--- 提示テキスト ---

エネフィス北海道®*1(北海道札幌市)は、これまでのエネフィス九州®*1、エネフィス四国®*1に次ぐエネフィスシリーズの3拠点目として、2021年6月に竣工したプロジェクトです。ダイダン(株)との共同設計体制のなか 「人と地球が共生するオフィス」をテーマに、自然エネルギーの利用が困難とされる寒冷地でのZEB*2に加えて、事業継続性に配慮したRESILIENCE、オフィスとしての快適性を重視したWELLNESSの実現を図りました。
エネフィス北海道 鳥瞰
*1 エネフィス北海道、エネフィス九州、エネフィス四国 :ダイダン株式会社の北海道支店、九州支店、四国支店であり、商標登録された名称を示す
*2 ZEB : Net Zero Energy Building(ネット・ゼロ・エネルギー・ビル)の略称。快適な室内環境を実現しながら、建物で消費する年間の一次エネルギーの収支をゼロにすることをめざした建物を示す
「人と地球が共生するオフィス」の実現に向け、掲げた3つのコンセプト
―― エネフィス北海道では「人と地球が共生するオフィス」をテーマとし、その実現のために3つのコンセプトを掲げています。

--- データ内容 ---

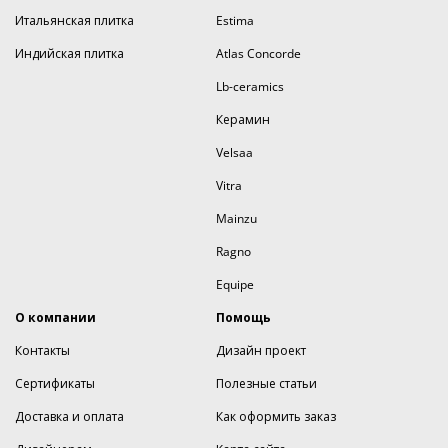
Итальянская плитка
Estima
Индийская плитка
Atlas Concorde
Lb-ceramics
Керамин
Velsaa
Vitra
Mainzu
Ragno
Equipe
О компании
Помощь
Контакты
Дизайн проект
Сертификаты
Полезные статьи
Доставка и оплата
Как оформить заказ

---

# 課題内容
提示テキストのうち、「エネフィス北海道®*1(北海」を含む箇所から「のコンセプトを掲げています。」までを、「自然エネルギー」を「再生可能エネルギー」に置き換えて書き直してください。

# 解答
エネフィス北海道®*1(北海道札幌市)は、これまでのエネフィス九州®*1、エネフィス四国®*1に次ぐエネフィスシリーズの3拠点目として、2021年6月に竣工したプロジェクトです。ダイダン(株)との共同設計体制のなか 「人と地球が共生するオフィス」をテーマに、再生可能エネルギーの利用が困難とされる寒冷地でのZEB*2に加えて、事業継続性に配慮したRESILIENCE、オフィスとしての快適性を重視したWELLNESSの実現を図りました。
エネフィス北海道 鳥瞰
*1 エネフィス北海道、エネフィス九州、エネフィス四国 :ダイダン株式会社の北海道支店、九州支店、四国支店であり、商標登録された名称を示す
*2 ZEB : Net Zero Energy Building(ネット・ゼロ・エネルギー・ビル)の略称。快適な室内環境を実現しながら、建物で消費する年間の一次エネルギーの収支をゼロにすることをめざした建物を示す
「人と地球が共生するオフィス」の実現に向け、掲げた3つのコンセプト
―― エネフィス北海道では「人と地球が共生するオフィス」をテーマとし、その実現のために3つのコンセプトを掲げています。